How do I create padded batches in Tensorflow for tf.train.SequenceExample data using the DataSet API?

Marijn Huijbregts picture Marijn Huijbregts · Aug 30, 2017 · Viewed 13.3k times · Source

For training an LSTM model in Tensorflow, I have structured my data into a tf.train.SequenceExample format and stored it into a TFRecord file. I would now like to use the new DataSet API to generate padded batches for training. In the documentation there is an example for using padded_batch, but for my data I can't figure out what the value of padded_shapes should be.

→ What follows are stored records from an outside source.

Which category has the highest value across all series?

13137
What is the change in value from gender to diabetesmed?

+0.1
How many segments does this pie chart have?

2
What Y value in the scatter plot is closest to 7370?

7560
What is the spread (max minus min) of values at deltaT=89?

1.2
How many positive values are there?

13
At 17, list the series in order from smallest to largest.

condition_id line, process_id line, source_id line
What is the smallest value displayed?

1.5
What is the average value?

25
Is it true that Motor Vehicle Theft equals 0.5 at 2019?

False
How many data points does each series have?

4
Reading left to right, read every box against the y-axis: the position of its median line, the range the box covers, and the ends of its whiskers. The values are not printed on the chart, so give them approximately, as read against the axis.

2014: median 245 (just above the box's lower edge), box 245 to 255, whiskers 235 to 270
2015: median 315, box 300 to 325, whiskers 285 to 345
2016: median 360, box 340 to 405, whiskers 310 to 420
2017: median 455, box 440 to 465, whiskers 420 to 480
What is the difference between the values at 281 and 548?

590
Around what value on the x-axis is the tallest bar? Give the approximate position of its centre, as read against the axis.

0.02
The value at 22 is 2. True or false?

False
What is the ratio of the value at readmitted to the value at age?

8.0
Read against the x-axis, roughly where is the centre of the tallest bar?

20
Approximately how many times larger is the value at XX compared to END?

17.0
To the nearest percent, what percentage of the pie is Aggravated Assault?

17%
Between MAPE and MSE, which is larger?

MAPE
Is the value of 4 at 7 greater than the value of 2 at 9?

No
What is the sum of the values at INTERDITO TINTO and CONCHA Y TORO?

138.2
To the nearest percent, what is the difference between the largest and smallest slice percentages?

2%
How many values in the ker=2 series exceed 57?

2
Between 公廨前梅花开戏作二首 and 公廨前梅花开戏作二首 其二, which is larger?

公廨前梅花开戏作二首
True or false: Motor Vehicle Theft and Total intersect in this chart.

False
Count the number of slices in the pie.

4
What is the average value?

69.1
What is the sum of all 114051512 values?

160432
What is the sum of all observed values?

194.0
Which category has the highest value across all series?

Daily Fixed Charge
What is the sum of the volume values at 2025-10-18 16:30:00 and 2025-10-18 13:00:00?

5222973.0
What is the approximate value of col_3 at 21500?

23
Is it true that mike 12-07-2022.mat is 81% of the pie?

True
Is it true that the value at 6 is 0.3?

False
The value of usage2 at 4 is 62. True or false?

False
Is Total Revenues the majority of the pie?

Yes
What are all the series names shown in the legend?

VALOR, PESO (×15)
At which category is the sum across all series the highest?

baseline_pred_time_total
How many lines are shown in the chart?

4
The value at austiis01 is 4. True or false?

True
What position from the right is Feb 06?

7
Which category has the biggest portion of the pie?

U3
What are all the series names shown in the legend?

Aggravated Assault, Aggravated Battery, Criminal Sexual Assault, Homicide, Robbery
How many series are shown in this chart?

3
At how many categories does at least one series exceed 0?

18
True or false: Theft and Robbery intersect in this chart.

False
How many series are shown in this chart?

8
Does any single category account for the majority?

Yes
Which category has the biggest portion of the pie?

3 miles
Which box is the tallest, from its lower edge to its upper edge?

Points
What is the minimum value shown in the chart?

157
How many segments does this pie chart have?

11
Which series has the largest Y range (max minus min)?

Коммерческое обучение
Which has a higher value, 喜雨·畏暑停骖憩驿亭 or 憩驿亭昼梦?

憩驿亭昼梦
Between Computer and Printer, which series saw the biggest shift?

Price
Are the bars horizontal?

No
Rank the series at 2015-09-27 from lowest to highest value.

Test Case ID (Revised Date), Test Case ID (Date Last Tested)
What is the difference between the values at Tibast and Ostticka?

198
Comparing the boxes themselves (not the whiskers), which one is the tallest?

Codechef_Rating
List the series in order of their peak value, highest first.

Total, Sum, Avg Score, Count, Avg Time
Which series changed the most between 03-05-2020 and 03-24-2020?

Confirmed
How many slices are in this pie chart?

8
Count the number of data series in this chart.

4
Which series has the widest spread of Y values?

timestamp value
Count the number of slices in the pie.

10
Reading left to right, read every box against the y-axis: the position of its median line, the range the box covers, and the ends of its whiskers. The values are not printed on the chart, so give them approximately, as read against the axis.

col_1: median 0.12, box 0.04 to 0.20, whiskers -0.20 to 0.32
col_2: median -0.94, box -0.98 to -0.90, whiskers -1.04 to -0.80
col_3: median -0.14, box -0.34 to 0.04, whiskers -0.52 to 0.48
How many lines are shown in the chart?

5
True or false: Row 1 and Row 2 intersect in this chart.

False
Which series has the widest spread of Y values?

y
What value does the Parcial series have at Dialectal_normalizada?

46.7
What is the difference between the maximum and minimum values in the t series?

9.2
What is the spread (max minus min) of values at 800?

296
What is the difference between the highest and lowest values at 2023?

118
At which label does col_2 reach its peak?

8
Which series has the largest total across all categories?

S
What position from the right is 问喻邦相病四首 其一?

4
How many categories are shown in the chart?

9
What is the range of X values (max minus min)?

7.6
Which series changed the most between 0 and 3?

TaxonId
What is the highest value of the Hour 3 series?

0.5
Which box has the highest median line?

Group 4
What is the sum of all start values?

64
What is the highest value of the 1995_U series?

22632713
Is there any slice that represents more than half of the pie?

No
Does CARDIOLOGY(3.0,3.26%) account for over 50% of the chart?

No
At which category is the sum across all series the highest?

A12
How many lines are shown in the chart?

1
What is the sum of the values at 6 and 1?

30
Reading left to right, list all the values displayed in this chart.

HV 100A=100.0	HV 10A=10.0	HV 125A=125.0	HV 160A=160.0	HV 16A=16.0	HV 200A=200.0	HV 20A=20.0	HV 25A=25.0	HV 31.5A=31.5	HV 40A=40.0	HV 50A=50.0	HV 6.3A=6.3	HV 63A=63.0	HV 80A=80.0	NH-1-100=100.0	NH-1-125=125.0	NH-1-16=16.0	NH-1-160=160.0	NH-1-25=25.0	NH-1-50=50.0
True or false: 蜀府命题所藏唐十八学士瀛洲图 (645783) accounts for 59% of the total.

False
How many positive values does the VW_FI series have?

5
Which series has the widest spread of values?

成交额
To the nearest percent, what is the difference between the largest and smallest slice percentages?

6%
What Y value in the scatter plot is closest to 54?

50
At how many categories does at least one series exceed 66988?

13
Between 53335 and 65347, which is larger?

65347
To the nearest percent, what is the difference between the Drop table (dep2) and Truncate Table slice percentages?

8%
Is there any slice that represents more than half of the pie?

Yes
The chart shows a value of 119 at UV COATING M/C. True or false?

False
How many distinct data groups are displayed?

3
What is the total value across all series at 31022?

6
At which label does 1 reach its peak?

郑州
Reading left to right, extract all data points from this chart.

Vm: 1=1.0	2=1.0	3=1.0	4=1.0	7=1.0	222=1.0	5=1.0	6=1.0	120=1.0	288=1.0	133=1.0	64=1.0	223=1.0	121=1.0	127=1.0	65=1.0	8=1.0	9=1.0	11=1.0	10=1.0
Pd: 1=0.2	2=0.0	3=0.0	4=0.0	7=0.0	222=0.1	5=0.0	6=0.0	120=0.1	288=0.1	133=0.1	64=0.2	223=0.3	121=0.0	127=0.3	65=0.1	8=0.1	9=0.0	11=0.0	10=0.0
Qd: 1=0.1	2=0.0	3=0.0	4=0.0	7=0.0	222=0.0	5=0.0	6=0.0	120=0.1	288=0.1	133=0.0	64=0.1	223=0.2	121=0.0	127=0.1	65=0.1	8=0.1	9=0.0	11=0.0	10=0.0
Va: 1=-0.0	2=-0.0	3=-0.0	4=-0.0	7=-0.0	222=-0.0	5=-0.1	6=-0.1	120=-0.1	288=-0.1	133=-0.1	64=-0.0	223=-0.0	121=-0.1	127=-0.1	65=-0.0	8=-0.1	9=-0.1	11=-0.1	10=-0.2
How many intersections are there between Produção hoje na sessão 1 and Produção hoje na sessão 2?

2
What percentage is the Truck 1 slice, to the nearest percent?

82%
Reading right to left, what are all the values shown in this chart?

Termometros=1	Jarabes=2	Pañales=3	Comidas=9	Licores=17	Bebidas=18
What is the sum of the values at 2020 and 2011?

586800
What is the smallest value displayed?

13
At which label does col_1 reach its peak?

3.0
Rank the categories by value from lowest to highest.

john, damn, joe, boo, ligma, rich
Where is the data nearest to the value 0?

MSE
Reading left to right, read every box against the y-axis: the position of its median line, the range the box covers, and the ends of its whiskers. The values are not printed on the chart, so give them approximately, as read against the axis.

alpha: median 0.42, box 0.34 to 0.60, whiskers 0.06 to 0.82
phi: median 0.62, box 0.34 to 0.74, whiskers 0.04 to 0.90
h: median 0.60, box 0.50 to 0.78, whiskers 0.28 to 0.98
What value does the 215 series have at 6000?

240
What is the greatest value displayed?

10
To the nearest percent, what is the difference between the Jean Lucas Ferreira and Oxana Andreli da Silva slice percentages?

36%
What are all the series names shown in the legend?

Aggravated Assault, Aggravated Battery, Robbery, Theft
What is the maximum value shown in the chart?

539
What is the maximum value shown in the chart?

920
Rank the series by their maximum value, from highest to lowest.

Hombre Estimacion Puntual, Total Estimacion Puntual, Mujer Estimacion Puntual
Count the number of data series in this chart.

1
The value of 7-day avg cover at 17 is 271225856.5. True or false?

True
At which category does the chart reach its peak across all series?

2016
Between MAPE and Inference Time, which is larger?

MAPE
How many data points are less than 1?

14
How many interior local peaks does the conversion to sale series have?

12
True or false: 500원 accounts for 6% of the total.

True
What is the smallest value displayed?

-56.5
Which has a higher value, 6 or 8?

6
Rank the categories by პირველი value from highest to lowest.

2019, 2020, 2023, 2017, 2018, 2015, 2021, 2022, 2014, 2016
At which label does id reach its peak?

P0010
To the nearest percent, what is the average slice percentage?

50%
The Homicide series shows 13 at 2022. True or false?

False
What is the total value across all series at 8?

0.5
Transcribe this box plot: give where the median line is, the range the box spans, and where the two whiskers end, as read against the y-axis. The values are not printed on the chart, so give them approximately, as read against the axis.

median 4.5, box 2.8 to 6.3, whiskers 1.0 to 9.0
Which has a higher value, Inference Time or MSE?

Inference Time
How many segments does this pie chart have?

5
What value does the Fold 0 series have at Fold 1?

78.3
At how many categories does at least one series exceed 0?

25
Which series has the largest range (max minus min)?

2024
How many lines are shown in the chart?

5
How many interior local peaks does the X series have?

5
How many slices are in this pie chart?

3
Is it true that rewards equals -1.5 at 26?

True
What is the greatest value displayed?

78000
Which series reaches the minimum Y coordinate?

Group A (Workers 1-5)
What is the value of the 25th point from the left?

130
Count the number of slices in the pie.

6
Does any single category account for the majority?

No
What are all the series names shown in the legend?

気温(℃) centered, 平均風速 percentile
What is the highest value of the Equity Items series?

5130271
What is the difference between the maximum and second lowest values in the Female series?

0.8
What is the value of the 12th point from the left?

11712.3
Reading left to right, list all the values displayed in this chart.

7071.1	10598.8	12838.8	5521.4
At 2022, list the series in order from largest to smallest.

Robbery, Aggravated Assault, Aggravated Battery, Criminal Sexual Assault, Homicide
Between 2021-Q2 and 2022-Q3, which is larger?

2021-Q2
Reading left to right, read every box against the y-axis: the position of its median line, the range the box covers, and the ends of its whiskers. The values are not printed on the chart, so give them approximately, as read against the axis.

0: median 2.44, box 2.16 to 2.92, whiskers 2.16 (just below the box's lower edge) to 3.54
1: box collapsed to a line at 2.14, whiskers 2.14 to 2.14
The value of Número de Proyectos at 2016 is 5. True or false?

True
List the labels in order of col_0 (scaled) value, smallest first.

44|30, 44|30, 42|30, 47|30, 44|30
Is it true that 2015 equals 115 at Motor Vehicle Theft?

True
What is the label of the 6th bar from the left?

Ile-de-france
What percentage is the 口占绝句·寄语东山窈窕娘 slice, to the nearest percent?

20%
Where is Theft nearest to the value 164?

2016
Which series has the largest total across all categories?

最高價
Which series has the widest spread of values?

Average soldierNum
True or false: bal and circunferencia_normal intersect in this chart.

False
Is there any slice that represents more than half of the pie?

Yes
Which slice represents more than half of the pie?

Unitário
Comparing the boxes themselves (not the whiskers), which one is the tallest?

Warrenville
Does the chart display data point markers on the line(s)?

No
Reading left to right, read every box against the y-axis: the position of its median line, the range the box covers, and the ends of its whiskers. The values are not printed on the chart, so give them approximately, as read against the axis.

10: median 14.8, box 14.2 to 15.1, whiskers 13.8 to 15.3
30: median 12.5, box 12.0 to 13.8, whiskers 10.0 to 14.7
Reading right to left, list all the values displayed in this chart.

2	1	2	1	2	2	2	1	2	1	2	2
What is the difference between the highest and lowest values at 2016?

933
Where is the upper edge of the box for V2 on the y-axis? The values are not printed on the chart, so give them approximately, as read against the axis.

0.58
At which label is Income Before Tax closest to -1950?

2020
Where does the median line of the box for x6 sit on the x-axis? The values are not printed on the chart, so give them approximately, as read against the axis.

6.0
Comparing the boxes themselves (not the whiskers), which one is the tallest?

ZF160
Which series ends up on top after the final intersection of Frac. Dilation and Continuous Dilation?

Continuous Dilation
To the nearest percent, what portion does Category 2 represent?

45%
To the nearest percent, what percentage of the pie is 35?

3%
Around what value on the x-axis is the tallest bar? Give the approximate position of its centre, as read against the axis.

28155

For reading the TFrecord file into the batches I have written the following Python code:

import math
import tensorflow as tf
import numpy as np
import struct
import sys
import array

if(len(sys.argv) != 2):
  print "Usage: createbatches.py [RFRecord file]"
  sys.exit(0)


vectorSize = 40
inFile = sys.argv[1]

def parse_function_dataset(example_proto):
  sequence_features = {
      'inputs': tf.FixedLenSequenceFeature(shape=[vectorSize],
                                           dtype=tf.float32),
      'labels': tf.FixedLenSequenceFeature(shape=[],
                                           dtype=tf.int64)}

  _, sequence = tf.parse_single_sequence_example(example_proto, sequence_features=sequence_features)

  length = tf.shape(sequence['inputs'])[0]
  return sequence['inputs'], sequence['labels']

sess = tf.InteractiveSession()

filenames = tf.placeholder(tf.string, shape=[None])
dataset = tf.contrib.data.TFRecordDataset(filenames)
dataset = dataset.map(parse_function_dataset)
# dataset = dataset.batch(1)
dataset = dataset.padded_batch(4, padded_shapes=[None])
iterator = dataset.make_initializable_iterator()

batch = iterator.get_next()

# Initialize `iterator` with training data.
training_filenames = [inFile]
sess.run(iterator.initializer, feed_dict={filenames: training_filenames})

print(sess.run(batch))

The code works well if I use dataset = dataset.batch(1) (no padding needed in that case), but when I use the padded_batch variant, I get the following error:

TypeError: If shallow structure is a sequence, input must also be a sequence. Input has type: .

Can you help me figuring out what I should pass for the padded_shapes parameter?

(I know there is lots of example code using threading and queues for this, but I'd rather use the new DataSet API for this project)

Answer

Zaher Wanli picture Zaher Wanli · Aug 30, 2017

You need to pass a tuple of shapes. In your case you should pass

dataset = dataset.padded_batch(4, padded_shapes=([vectorSize],[None]))

or try

dataset = dataset.padded_batch(4, padded_shapes=([None],[None]))

Check this code for more details. I had to debug this method to figure out why it wasn't working for me.